More seriously, what does the failure of a computing project mean? Kohavi, Tang and Xu points out that most experiments fail in the sense that the proposed change would not prove to be better than the current system. However, this is not a business failure, as these experiments still lead to good decisions and a rapid pace of innovation.
Most commonly, the most valuable thing that statistical modelers bring to the table is their culture. Data researchers requires justifying ideas with evidence rather than intuition, especially by defining model performance. Before running an experiment, we need to know what metrics we will use to evaluate a new idea. Before we introduce a complex forecasting model, we need to know what the baseline is. It’s probably the current deterministic, hard-coded system that you don’t even think of as a model, let alone measure! So while some projects fail, strong data researchers raise the bar for the entire organization.
Modeling experts also increase innovation detecting potential modeling problems in advance. In recommendation systemsFor example, it is important to think in advance how to avoid closed feedback loops, how to address the cold start problem, and how to ensure algorithmic fairness.
However, not everything can be planned in a data processing project. Unlike other fields of technology, we can not a priori promise concrete results or even solid roadmaps for our partners because we do not know what we find in the data. A separate computing role helps communicate this limitation.
Skeptic: Maybe really good senior scientists add value, but now it is glut / younger data scientists. These poor people end up in companies that are not ready for statistical models, wasting their education and talent.

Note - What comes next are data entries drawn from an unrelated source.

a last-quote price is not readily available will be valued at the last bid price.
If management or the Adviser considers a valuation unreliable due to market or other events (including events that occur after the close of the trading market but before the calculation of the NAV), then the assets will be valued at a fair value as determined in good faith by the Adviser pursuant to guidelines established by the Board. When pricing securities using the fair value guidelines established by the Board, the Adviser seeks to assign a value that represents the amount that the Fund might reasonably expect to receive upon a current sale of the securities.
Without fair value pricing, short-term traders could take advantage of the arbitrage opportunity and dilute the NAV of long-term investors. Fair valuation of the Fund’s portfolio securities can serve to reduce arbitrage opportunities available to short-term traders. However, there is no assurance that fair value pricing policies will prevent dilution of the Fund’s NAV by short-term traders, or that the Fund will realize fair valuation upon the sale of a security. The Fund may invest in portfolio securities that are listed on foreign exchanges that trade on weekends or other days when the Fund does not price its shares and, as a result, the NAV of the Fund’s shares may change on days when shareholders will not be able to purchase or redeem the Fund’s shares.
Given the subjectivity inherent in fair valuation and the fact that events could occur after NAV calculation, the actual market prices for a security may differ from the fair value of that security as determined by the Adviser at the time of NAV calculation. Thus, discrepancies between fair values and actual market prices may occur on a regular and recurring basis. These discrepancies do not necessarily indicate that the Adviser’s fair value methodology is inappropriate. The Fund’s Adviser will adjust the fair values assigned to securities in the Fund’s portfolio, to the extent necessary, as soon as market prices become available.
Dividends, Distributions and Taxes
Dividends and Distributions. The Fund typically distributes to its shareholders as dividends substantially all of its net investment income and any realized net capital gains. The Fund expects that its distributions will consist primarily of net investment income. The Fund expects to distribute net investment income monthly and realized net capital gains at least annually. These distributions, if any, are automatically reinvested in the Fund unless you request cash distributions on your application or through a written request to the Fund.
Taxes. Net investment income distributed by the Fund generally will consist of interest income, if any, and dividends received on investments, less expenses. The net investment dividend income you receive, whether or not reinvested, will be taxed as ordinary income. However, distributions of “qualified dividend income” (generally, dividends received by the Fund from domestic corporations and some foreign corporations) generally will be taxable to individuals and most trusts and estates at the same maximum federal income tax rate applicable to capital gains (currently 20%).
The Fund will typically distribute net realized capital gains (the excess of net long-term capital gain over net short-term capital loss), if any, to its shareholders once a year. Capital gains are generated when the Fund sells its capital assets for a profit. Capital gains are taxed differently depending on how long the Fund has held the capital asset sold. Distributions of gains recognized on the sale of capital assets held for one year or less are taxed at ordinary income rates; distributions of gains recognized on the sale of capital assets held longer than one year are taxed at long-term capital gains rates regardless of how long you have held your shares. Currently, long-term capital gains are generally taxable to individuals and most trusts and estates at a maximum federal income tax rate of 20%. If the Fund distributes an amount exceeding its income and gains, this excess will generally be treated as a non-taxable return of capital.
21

I: As we said above, data cleansing is part statistical modeling and data processing programs should place more emphasis on this. People who want to specialize in modeling should look for jobs in larger companies, even though this is not the perfect panacea; understanding data and design pipes is always important.
It may be true that the supply of computing labor exceeds demand, at least for jobs with the explicit title of data scientist. This perspective misses the forest because of the trees. Aspiring data researchers may need to extend their job search to other titles or target roles in specific business units, but statistical modeling can and should be applied to virtually all industries. Regardless of the name, people with good modeling skills are more efficient and rise to the top.
However, it is important to learn statistical modeling, either through a degree, a start-up campus, or self-study. To get the job done, you can’t focus entirely on IT and MLOps, and then hope to move into the data processing team later without modeling experience.
The field of data science has certainly received a lot of leaps in the last 10 years, and a certain kind of push is inevitable, even productive. But let’s not forget the value that the core competency of its statistical modeling brings to the table.